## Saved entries
------------------------------------

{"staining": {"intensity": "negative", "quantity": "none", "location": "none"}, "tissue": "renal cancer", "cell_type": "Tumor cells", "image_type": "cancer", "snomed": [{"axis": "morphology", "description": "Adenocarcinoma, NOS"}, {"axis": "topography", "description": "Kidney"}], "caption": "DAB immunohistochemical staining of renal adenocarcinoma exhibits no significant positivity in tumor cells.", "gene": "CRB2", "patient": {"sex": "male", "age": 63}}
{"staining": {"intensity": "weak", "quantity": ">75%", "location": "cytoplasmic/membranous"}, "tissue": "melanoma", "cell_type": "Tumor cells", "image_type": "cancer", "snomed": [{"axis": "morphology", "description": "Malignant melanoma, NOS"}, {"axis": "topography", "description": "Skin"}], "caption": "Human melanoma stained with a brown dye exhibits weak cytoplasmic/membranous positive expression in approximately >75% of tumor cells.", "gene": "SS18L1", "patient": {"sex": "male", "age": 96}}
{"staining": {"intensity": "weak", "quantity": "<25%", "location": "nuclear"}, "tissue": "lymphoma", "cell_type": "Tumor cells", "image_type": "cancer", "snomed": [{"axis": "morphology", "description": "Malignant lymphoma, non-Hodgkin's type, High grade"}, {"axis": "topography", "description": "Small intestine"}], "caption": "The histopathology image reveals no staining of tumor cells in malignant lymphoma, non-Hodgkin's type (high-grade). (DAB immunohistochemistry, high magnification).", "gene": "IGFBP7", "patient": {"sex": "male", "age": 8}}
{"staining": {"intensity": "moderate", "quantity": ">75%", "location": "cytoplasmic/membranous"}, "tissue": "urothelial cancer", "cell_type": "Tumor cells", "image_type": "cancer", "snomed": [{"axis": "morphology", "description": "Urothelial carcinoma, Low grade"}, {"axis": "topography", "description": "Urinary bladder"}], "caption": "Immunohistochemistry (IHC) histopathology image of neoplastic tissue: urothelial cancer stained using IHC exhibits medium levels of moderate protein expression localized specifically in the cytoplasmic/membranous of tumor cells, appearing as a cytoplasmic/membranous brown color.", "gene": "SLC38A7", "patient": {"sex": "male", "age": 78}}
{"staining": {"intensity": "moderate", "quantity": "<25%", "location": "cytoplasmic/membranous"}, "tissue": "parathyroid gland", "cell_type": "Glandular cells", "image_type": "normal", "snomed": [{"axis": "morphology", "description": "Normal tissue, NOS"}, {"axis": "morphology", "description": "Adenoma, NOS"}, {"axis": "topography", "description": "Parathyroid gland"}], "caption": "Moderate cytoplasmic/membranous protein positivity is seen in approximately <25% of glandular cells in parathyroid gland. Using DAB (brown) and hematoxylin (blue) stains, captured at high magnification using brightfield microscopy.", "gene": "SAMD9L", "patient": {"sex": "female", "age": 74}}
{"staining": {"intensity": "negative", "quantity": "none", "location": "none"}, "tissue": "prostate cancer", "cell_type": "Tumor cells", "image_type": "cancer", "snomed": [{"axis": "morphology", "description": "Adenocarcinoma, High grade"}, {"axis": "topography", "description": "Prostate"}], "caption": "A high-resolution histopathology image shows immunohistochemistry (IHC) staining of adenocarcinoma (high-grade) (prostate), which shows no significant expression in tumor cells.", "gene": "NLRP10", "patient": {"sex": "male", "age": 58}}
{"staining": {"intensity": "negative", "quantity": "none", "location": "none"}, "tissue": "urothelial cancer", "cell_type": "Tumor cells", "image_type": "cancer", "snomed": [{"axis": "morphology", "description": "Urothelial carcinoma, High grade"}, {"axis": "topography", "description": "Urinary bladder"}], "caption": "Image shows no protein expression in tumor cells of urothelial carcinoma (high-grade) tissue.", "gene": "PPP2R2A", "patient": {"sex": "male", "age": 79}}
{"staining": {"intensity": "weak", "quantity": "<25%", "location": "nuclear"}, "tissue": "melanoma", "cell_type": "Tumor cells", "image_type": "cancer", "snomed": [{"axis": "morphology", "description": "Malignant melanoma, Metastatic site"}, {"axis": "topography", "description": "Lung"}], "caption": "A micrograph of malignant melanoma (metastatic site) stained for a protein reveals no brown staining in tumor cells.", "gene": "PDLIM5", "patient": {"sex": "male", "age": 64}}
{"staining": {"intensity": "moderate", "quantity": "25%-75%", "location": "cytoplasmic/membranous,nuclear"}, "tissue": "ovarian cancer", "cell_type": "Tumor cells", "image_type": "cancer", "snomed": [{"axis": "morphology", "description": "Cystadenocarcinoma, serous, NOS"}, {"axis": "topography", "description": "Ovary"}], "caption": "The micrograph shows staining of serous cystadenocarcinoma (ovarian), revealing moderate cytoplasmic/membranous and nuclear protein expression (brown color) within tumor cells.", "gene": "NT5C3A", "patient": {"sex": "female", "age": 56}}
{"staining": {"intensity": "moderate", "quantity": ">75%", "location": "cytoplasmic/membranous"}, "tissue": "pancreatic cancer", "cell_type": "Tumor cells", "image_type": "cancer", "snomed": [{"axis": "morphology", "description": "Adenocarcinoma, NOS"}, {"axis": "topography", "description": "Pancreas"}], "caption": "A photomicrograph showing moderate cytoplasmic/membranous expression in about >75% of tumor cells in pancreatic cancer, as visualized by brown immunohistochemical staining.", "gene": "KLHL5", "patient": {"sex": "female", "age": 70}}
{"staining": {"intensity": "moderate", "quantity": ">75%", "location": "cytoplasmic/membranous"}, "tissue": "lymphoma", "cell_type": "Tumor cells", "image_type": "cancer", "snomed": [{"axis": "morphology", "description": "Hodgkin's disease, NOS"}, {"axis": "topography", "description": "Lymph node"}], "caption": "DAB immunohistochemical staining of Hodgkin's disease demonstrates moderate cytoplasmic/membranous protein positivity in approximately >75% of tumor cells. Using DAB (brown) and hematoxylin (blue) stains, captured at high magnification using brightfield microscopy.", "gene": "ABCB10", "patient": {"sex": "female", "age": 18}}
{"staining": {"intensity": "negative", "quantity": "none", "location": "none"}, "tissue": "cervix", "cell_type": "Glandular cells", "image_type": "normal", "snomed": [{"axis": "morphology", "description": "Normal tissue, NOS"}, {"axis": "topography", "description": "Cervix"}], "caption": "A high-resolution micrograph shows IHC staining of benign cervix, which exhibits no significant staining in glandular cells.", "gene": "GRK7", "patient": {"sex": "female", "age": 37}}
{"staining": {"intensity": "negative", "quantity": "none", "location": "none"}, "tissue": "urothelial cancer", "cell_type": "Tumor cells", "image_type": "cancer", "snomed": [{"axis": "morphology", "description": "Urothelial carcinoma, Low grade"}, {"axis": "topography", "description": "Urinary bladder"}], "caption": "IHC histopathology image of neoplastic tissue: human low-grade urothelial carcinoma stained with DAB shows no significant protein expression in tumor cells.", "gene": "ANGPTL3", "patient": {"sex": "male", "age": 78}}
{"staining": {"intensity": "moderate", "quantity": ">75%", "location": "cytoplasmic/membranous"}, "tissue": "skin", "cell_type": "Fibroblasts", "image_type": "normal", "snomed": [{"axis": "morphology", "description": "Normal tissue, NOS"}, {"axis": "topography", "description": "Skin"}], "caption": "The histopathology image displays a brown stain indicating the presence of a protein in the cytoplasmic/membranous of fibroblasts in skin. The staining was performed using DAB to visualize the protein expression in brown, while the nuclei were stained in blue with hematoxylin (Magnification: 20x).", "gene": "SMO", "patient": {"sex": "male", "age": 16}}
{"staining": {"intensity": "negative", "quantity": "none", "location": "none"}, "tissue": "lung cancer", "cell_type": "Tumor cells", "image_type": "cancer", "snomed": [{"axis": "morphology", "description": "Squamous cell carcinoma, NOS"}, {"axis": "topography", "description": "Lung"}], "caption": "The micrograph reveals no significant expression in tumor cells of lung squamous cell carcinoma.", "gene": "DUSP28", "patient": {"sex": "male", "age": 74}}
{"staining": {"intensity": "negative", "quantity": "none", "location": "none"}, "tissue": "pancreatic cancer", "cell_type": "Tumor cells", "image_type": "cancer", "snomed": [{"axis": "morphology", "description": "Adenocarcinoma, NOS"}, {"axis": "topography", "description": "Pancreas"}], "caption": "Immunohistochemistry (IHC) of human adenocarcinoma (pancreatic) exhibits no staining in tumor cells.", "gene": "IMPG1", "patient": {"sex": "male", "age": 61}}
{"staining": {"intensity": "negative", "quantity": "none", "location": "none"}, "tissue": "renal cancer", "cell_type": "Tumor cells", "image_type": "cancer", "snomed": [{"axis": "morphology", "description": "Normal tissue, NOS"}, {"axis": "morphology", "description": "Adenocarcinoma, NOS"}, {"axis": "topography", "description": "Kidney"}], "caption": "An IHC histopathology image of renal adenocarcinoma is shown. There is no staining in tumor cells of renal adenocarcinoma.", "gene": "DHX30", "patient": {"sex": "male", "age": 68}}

------------------------------------

## WHAT IS REQUIRED
When the word "captured" shows up in a line of the entries, report that line.

## OUTPUT OF THE TASK
{"staining": {"intensity": "moderate", "quantity": "<25%", "location": "cytoplasmic/membranous"}, "tissue": "parathyroid gland", "cell_type": "Glandular cells", "image_type": "normal", "snomed": [{"axis": "morphology", "description": "Normal tissue, NOS"}, {"axis": "morphology", "description": "Adenoma, NOS"}, {"axis": "topography", "description": "Parathyroid gland"}], "caption": "Moderate cytoplasmic/membranous protein positivity is seen in approximately <25% of glandular cells in parathyroid gland. Using DAB (brown) and hematoxylin (blue) stains, captured at high magnification using brightfield microscopy.", "gene": "SAMD9L", "patient": {"sex": "female", "age": 74}}
{"staining": {"intensity": "moderate", "quantity": ">75%", "location": "cytoplasmic/membranous"}, "tissue": "lymphoma", "cell_type": "Tumor cells", "image_type": "cancer", "snomed": [{"axis": "morphology", "description": "Hodgkin's disease, NOS"}, {"axis": "topography", "description": "Lymph node"}], "caption": "DAB immunohistochemical staining of Hodgkin's disease demonstrates moderate cytoplasmic/membranous protein positivity in approximately >75% of tumor cells. Using DAB (brown) and hematoxylin (blue) stains, captured at high magnification using brightfield microscopy.", "gene": "ABCB10", "patient": {"sex": "female", "age": 18}}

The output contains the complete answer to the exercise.